Título: Uma LDO melhorada
Autor:
Fonte: O Estado de São Paulo, 21/07/2008, Notas e Informações, p. A3
O Congresso Nacional conseguiu - fato raro - aperfeiçoar o projeto de Lei de Diretrizes Orçamentárias (LDO) enviado pelo Executivo. Cumpriu sua função e, além disso, tentou retomar pelo menos parte do espaço ocupado, com sua complacência, pela Presidência da República. Um exame com pente-fino poderá, talvez, detectar problemas no texto aprovado na terça-feira em sessão conjunta do Senado e da Câmara. Mas o balanço geral do trabalho realizado é positivo.
A LDO estabelece as prioridades e as linhas gerais do Orçamento-Geral da União (OGU) elaborado no segundo semestre de cada ano. A meta fiscal fixada para 2009 é a mesma definida originalmente para 2008. Está previsto para o setor público um superávit primário equivalente a 3,8% do PIB. O governo central deverá responsabilizar-se pela maior parte (2,2%) desse resultado. Desse valor ainda se poderá deduzir 0,5% do PIB (R$ 15,56 bilhões) para execução de obras do Projeto Piloto de Investimentos (PPI), um conceito criado em discussões com o Fundo Monetário Internacional. O governo jamais conseguiu executar essa despesa, por deficiência administrativa, mas esse problema não é da alçada do Congresso.
A meta do superávit primário parece modesta, se avaliada com base no desempenho fiscal deste ano. Extra-oficialmente, o governo elevou seu alvo, em 2008, para 4,3%, sem ter de realizar cortes importantes de gastos. Resultados próximos desse vêm sendo obtidos há vários meses, graças à elevação da receita. O combate à inflação ficaria mais fácil se um objetivo fiscal fosse mais ambicioso, mas seria irrealista esperar do Congresso uma iniciativa nessa direção.
A disciplina orçamentária seria muito menor, no entanto, se os congressistas tivessem aprovado o projeto original da LDO. Na versão inicial, o Executivo tentou obter autorização para realizar as despesas do Programa de Aceleração do Crescimento (PAC) mesmo sem dispor, no próximo ano, de um orçamento aprovado. Houve resistência no Congresso, estimulada pela imprensa. Parlamentares governistas ainda tentaram uma fórmula alternativa, mas sem êxito.
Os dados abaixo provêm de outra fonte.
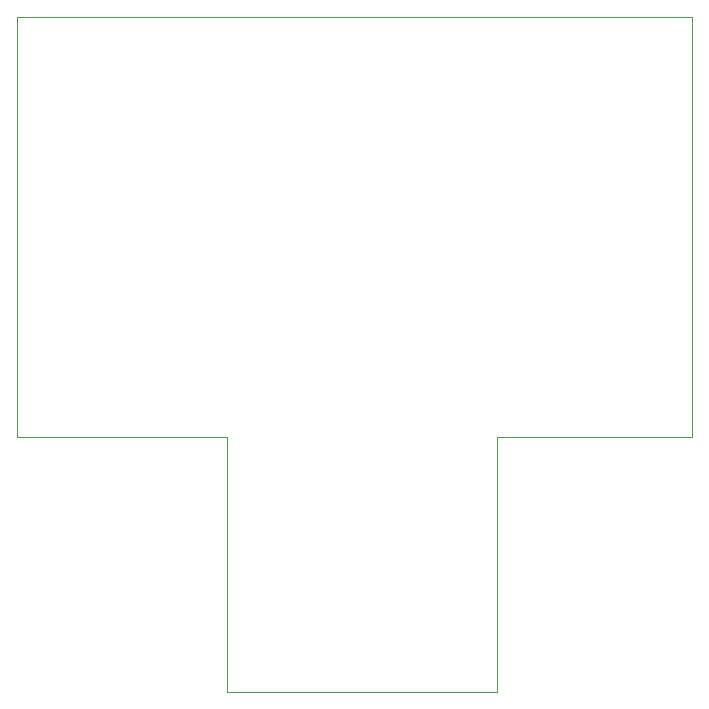
<source format=gbr>
G04 #@! TF.GenerationSoftware,KiCad,Pcbnew,(5.1.2-1)-1*
G04 #@! TF.CreationDate,2019-07-09T09:57:47-07:00*
G04 #@! TF.ProjectId,ProCoRat,50726f43-6f52-4617-942e-6b696361645f,1.0*
G04 #@! TF.SameCoordinates,Original*
G04 #@! TF.FileFunction,Profile,NP*
%FSLAX46Y46*%
G04 Gerber Fmt 4.6, Leading zero omitted, Abs format (unit mm)*
G04 Created by KiCad (PCBNEW (5.1.2-1)-1) date 2019-07-09 09:57:47*
%MOMM*%
%LPD*%
G04 APERTURE LIST*
%ADD10C,0.050000*%
G04 APERTURE END LIST*
D10*
X158750000Y-48260000D02*
X158750000Y-83820000D01*
X158750000Y-83820000D02*
X142240000Y-83820000D01*
X101600000Y-83820000D02*
X119380000Y-83820000D01*
X142240000Y-105410000D02*
X142240000Y-83820000D01*
X119380000Y-105410000D02*
X142240000Y-105410000D01*
X119380000Y-83820000D02*
X119380000Y-105410000D01*
X101600000Y-83820000D02*
X101600000Y-48260000D01*
X101600000Y-48260000D02*
X158750000Y-48260000D01*
M02*

</source>
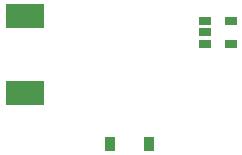
<source format=gtp>
G04 ---------------------------- Layer name :TOP PASTER LAYER*
G04 EasyEDA v5.4.12, Wed, 30 May 2018 14:54:02 GMT*
G04 28c5c568ee064045b2737d890bb1bb74*
G04 Gerber Generator version 0.2*
G04 Scale: 100 percent, Rotated: No, Reflected: No *
G04 Dimensions in inches *
G04 leading zeros omitted , absolute positions ,2 integer and 4 decimal *
%FSLAX24Y24*%
%MOIN*%
G90*
G70D02*

%ADD17R,0.126000X0.078700*%
%ADD18R,0.041732X0.025591*%
%ADD19R,0.035800X0.048000*%

%LPD*%
G54D17*
G01X14100Y5280D03*
G01X14100Y2719D03*
G54D18*
G01X20100Y5100D03*
G01X20100Y4726D03*
G01X20100Y4351D03*
G01X20965Y4351D03*
G01X20965Y5100D03*
G54D19*
G01X18239Y1000D03*
G01X16960Y1000D03*
M00*
M02*

</source>
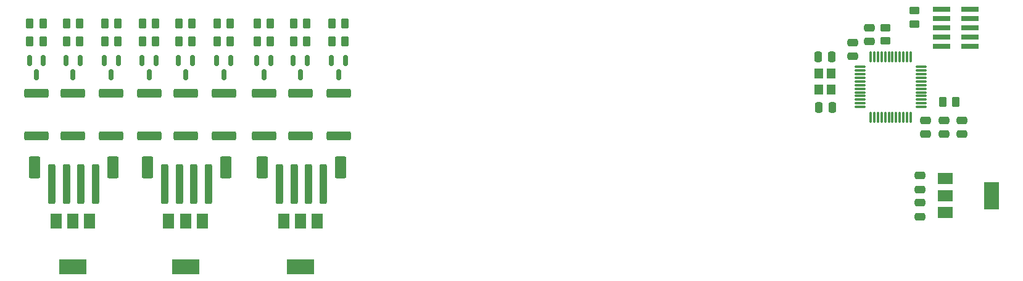
<source format=gbr>
%TF.GenerationSoftware,KiCad,Pcbnew,7.0.2-0*%
%TF.CreationDate,2023-07-03T21:11:48-04:00*%
%TF.ProjectId,controller,636f6e74-726f-46c6-9c65-722e6b696361,rev?*%
%TF.SameCoordinates,Original*%
%TF.FileFunction,Paste,Top*%
%TF.FilePolarity,Positive*%
%FSLAX46Y46*%
G04 Gerber Fmt 4.6, Leading zero omitted, Abs format (unit mm)*
G04 Created by KiCad (PCBNEW 7.0.2-0) date 2023-07-03 21:11:48*
%MOMM*%
%LPD*%
G01*
G04 APERTURE LIST*
G04 Aperture macros list*
%AMRoundRect*
0 Rectangle with rounded corners*
0 $1 Rounding radius*
0 $2 $3 $4 $5 $6 $7 $8 $9 X,Y pos of 4 corners*
0 Add a 4 corners polygon primitive as box body*
4,1,4,$2,$3,$4,$5,$6,$7,$8,$9,$2,$3,0*
0 Add four circle primitives for the rounded corners*
1,1,$1+$1,$2,$3*
1,1,$1+$1,$4,$5*
1,1,$1+$1,$6,$7*
1,1,$1+$1,$8,$9*
0 Add four rect primitives between the rounded corners*
20,1,$1+$1,$2,$3,$4,$5,0*
20,1,$1+$1,$4,$5,$6,$7,0*
20,1,$1+$1,$6,$7,$8,$9,0*
20,1,$1+$1,$8,$9,$2,$3,0*%
G04 Aperture macros list end*
%ADD10R,1.500000X2.000000*%
%ADD11R,3.800000X2.000000*%
%ADD12RoundRect,0.250000X0.262500X0.450000X-0.262500X0.450000X-0.262500X-0.450000X0.262500X-0.450000X0*%
%ADD13RoundRect,0.250000X1.425000X-0.362500X1.425000X0.362500X-1.425000X0.362500X-1.425000X-0.362500X0*%
%ADD14RoundRect,0.250000X0.475000X-0.250000X0.475000X0.250000X-0.475000X0.250000X-0.475000X-0.250000X0*%
%ADD15RoundRect,0.250000X-0.262500X-0.450000X0.262500X-0.450000X0.262500X0.450000X-0.262500X0.450000X0*%
%ADD16RoundRect,0.150000X-0.150000X0.587500X-0.150000X-0.587500X0.150000X-0.587500X0.150000X0.587500X0*%
%ADD17RoundRect,0.250000X0.250000X0.475000X-0.250000X0.475000X-0.250000X-0.475000X0.250000X-0.475000X0*%
%ADD18RoundRect,0.250000X-0.475000X0.250000X-0.475000X-0.250000X0.475000X-0.250000X0.475000X0.250000X0*%
%ADD19R,2.000000X1.500000*%
%ADD20R,2.000000X3.800000*%
%ADD21RoundRect,0.250000X0.450000X-0.262500X0.450000X0.262500X-0.450000X0.262500X-0.450000X-0.262500X0*%
%ADD22RoundRect,0.250000X-0.250000X-2.500000X0.250000X-2.500000X0.250000X2.500000X-0.250000X2.500000X0*%
%ADD23RoundRect,0.250000X-0.550000X-1.250000X0.550000X-1.250000X0.550000X1.250000X-0.550000X1.250000X0*%
%ADD24R,1.200000X1.400000*%
%ADD25R,2.400000X0.740000*%
%ADD26RoundRect,0.075000X-0.662500X-0.075000X0.662500X-0.075000X0.662500X0.075000X-0.662500X0.075000X0*%
%ADD27RoundRect,0.075000X-0.075000X-0.662500X0.075000X-0.662500X0.075000X0.662500X-0.075000X0.662500X0*%
G04 APERTURE END LIST*
D10*
%TO.C,U3*%
X48487500Y-36350000D03*
X46187500Y-36350000D03*
X43887500Y-36350000D03*
D11*
X46187500Y-42650000D03*
%TD*%
D12*
%TO.C,R17*%
X10912500Y-11750000D03*
X9087500Y-11750000D03*
%TD*%
%TO.C,R11*%
X21162499Y-11750000D03*
X19337499Y-11750000D03*
%TD*%
D13*
%TO.C,R3*%
X35687500Y-24712500D03*
X35687500Y-18787500D03*
%TD*%
D12*
%TO.C,R14*%
X15912500Y-11750000D03*
X14087500Y-11750000D03*
%TD*%
D14*
%TO.C,C5*%
X124250000Y-11750000D03*
X124250000Y-9850000D03*
%TD*%
D15*
%TO.C,R25*%
X40275000Y-9250000D03*
X42100000Y-9250000D03*
%TD*%
D13*
%TO.C,R21*%
X51437500Y-24712500D03*
X51437500Y-18787500D03*
%TD*%
D16*
%TO.C,Q6*%
X10950000Y-14375000D03*
X9050000Y-14375000D03*
X10000000Y-16250000D03*
%TD*%
D12*
%TO.C,R20*%
X52350000Y-11750000D03*
X50525000Y-11750000D03*
%TD*%
D15*
%TO.C,R22*%
X45275000Y-9250000D03*
X47100000Y-9250000D03*
%TD*%
D13*
%TO.C,R18*%
X10000000Y-24712500D03*
X10000000Y-18787500D03*
%TD*%
D15*
%TO.C,R19*%
X50525000Y-9250000D03*
X52350000Y-9250000D03*
%TD*%
%TO.C,R10*%
X19337499Y-9250000D03*
X21162499Y-9250000D03*
%TD*%
D17*
%TO.C,C1*%
X119200000Y-20800000D03*
X117300000Y-20800000D03*
%TD*%
D18*
%TO.C,C7*%
X132000000Y-22550000D03*
X132000000Y-24450000D03*
%TD*%
D16*
%TO.C,Q9*%
X42137500Y-14375000D03*
X40237500Y-14375000D03*
X41187500Y-16250000D03*
%TD*%
D19*
%TO.C,U4*%
X134700000Y-30550000D03*
X134700000Y-32850000D03*
X134700000Y-35150000D03*
D20*
X141000000Y-32850000D03*
%TD*%
D18*
%TO.C,C4*%
X137000000Y-22550000D03*
X137000000Y-24450000D03*
%TD*%
D16*
%TO.C,Q7*%
X52387500Y-14375000D03*
X50487500Y-14375000D03*
X51437500Y-16250000D03*
%TD*%
D13*
%TO.C,R15*%
X15000000Y-24712500D03*
X15000000Y-18787500D03*
%TD*%
%TO.C,R27*%
X41187500Y-24712500D03*
X41187500Y-18787500D03*
%TD*%
D12*
%TO.C,R2*%
X36600000Y-11750000D03*
X34775000Y-11750000D03*
%TD*%
D10*
%TO.C,U1*%
X32737501Y-36350000D03*
X30437501Y-36350000D03*
X28137501Y-36350000D03*
D11*
X30437501Y-42650000D03*
%TD*%
D13*
%TO.C,R9*%
X25437501Y-24712500D03*
X25437501Y-18787500D03*
%TD*%
D21*
%TO.C,R28*%
X130500000Y-9325000D03*
X130500000Y-7500000D03*
%TD*%
D22*
%TO.C,J1*%
X27600000Y-31250000D03*
X29600000Y-31250000D03*
X31600000Y-31250000D03*
X33600000Y-31250000D03*
D23*
X25200000Y-29000000D03*
X36000000Y-29000000D03*
%TD*%
D13*
%TO.C,R6*%
X30437501Y-24712500D03*
X30437501Y-18787500D03*
%TD*%
D12*
%TO.C,R8*%
X26350001Y-11750000D03*
X24525001Y-11750000D03*
%TD*%
D22*
%TO.C,J4*%
X43350000Y-31250000D03*
X45350000Y-31250000D03*
X47350000Y-31250000D03*
X49350000Y-31250000D03*
D23*
X40950000Y-29000000D03*
X51750000Y-29000000D03*
%TD*%
D15*
%TO.C,R29*%
X134337500Y-20000000D03*
X136162500Y-20000000D03*
%TD*%
D12*
%TO.C,R23*%
X47100000Y-11750000D03*
X45275000Y-11750000D03*
%TD*%
D18*
%TO.C,C8*%
X131250000Y-33850000D03*
X131250000Y-35750000D03*
%TD*%
D24*
%TO.C,Y1*%
X117300000Y-16100000D03*
X117300000Y-18300000D03*
X119000000Y-18300000D03*
X119000000Y-16100000D03*
%TD*%
D25*
%TO.C,J5*%
X138100000Y-12390000D03*
X134200000Y-12390000D03*
X138100000Y-11120000D03*
X134200000Y-11120000D03*
X138100000Y-9850000D03*
X134200000Y-9850000D03*
X138100000Y-8580000D03*
X134200000Y-8580000D03*
X138100000Y-7310000D03*
X134200000Y-7310000D03*
%TD*%
D17*
%TO.C,C2*%
X119150000Y-13800000D03*
X117250000Y-13800000D03*
%TD*%
D13*
%TO.C,R24*%
X46187500Y-24712500D03*
X46187500Y-18787500D03*
%TD*%
D12*
%TO.C,R26*%
X42100000Y-11750000D03*
X40275000Y-11750000D03*
%TD*%
D16*
%TO.C,Q8*%
X47137500Y-14375000D03*
X45237500Y-14375000D03*
X46187500Y-16250000D03*
%TD*%
%TO.C,Q5*%
X15950000Y-14375000D03*
X14050000Y-14375000D03*
X15000000Y-16250000D03*
%TD*%
D18*
%TO.C,C3*%
X134500000Y-22550000D03*
X134500000Y-24450000D03*
%TD*%
D16*
%TO.C,Q1*%
X36637500Y-14375000D03*
X34737500Y-14375000D03*
X35687500Y-16250000D03*
%TD*%
D12*
%TO.C,R5*%
X31350001Y-11750000D03*
X29525001Y-11750000D03*
%TD*%
D21*
%TO.C,R30*%
X126500000Y-11662500D03*
X126500000Y-9837500D03*
%TD*%
D15*
%TO.C,R4*%
X29525001Y-9250000D03*
X31350001Y-9250000D03*
%TD*%
%TO.C,R7*%
X24525001Y-9250000D03*
X26350001Y-9250000D03*
%TD*%
%TO.C,R1*%
X34775000Y-9250000D03*
X36600000Y-9250000D03*
%TD*%
%TO.C,R13*%
X14087500Y-9250000D03*
X15912500Y-9250000D03*
%TD*%
D13*
%TO.C,R12*%
X20249999Y-24712500D03*
X20249999Y-18787500D03*
%TD*%
D16*
%TO.C,Q4*%
X21199999Y-14375000D03*
X19299999Y-14375000D03*
X20249999Y-16250000D03*
%TD*%
%TO.C,Q2*%
X31387501Y-14375000D03*
X29487501Y-14375000D03*
X30437501Y-16250000D03*
%TD*%
D15*
%TO.C,R16*%
X9087500Y-9250000D03*
X10912500Y-9250000D03*
%TD*%
D14*
%TO.C,C6*%
X122000000Y-13750000D03*
X122000000Y-11850000D03*
%TD*%
D16*
%TO.C,Q3*%
X26387501Y-14375000D03*
X24487501Y-14375000D03*
X25437501Y-16250000D03*
%TD*%
D26*
%TO.C,U5*%
X123037500Y-15210000D03*
X123037500Y-15710000D03*
X123037500Y-16210000D03*
X123037500Y-16710000D03*
X123037500Y-17210000D03*
X123037500Y-17710000D03*
X123037500Y-18210000D03*
X123037500Y-18710000D03*
X123037500Y-19210000D03*
X123037500Y-19710000D03*
X123037500Y-20210000D03*
X123037500Y-20710000D03*
D27*
X124450000Y-22122500D03*
X124950000Y-22122500D03*
X125450000Y-22122500D03*
X125950000Y-22122500D03*
X126450000Y-22122500D03*
X126950000Y-22122500D03*
X127450000Y-22122500D03*
X127950000Y-22122500D03*
X128450000Y-22122500D03*
X128950000Y-22122500D03*
X129450000Y-22122500D03*
X129950000Y-22122500D03*
D26*
X131362500Y-20710000D03*
X131362500Y-20210000D03*
X131362500Y-19710000D03*
X131362500Y-19210000D03*
X131362500Y-18710000D03*
X131362500Y-18210000D03*
X131362500Y-17710000D03*
X131362500Y-17210000D03*
X131362500Y-16710000D03*
X131362500Y-16210000D03*
X131362500Y-15710000D03*
X131362500Y-15210000D03*
D27*
X129950000Y-13797500D03*
X129450000Y-13797500D03*
X128950000Y-13797500D03*
X128450000Y-13797500D03*
X127950000Y-13797500D03*
X127450000Y-13797500D03*
X126950000Y-13797500D03*
X126450000Y-13797500D03*
X125950000Y-13797500D03*
X125450000Y-13797500D03*
X124950000Y-13797500D03*
X124450000Y-13797500D03*
%TD*%
D10*
%TO.C,U2*%
X17300000Y-36350000D03*
X15000000Y-36350000D03*
X12700000Y-36350000D03*
D11*
X15000000Y-42650000D03*
%TD*%
D14*
%TO.C,C9*%
X131250000Y-32000000D03*
X131250000Y-30100000D03*
%TD*%
D22*
%TO.C,J3*%
X12100000Y-31250000D03*
X14100000Y-31250000D03*
X16100000Y-31250000D03*
X18100000Y-31250000D03*
D23*
X9700000Y-29000000D03*
X20500000Y-29000000D03*
%TD*%
M02*

</source>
No final, prevaleceu uma solução parecida com aquela adotada em anos anteriores - apenas um pouco mais flexível. Se a proposta do OGU não for aprovada até o fim do ano, o governo poderá realizar livremente despesas obrigatórias por lei e mais algumas listadas no artigo 69 da LDO. Poderá, além disso, desembolsar até 1/12, mensalmente, de "outras despesas correntes de caráter inadiável" até a sanção da lei orçamentária.
Com essas exceções, tradicionais na maior parte, o governo pode funcionar razoavelmente por alguns meses. Se a autorização incluísse também as obras do PAC e outros investimentos, a lei orçamentária perderia boa parte de sua função institucional. O Congresso já se desvaloriza quando atrasa, sem motivo razoável, a aprovação da lei orçamentária. Isso tem ocorrido com freqüência. Se ampliassem o poder do Executivo para operar sem orçamento, os congressistas dariam ao mundo um atestado da própria irrelevância.
Na mesma linha de revalorização do Congresso, a LDO contém, no artigo 59, uma tentativa de limitar a abertura de créditos extraordinários por meio de medidas provisórias. O uso desse instrumento só será admissível "para atender a despesas decorrentes de fato urgente, relevante e imprevisível". Esse limite já está na Constituição e foi reafirmado recentemente por decisão do Supremo Tribunal Federal. Mas caberá aos congressistas impor a barreira às tentativas de abuso do Executivo.
Em junho, a senadora Kátia Abreu (DEM-TO) denunciou a abertura de uma brecha, no projeto da LDO, para superfaturamento de obras públicas. O perigo surgiu com a troca de uma palavra no artigo 109, relativo ao custo unitário de materiais e serviços destinados a obras.
O texto encaminhado este ano era ligeiramente diferente daquele usado entre 2003 e 2008. Apontado o perigo, a relatora do projeto, senadora Serys Slhessarenko (PT-MT), alterou o texto, restabelecendo a referência a "custos unitários" de insumos ou serviços "iguais ou menores que a mediana de seus correspondentes no Sistema Nacional de Pesquisa de Custos e Índices da Construção Civil". Esse cuidado não elimina o risco de fraudes, mas contribui para a prevenção, se não ficar apenas no papel.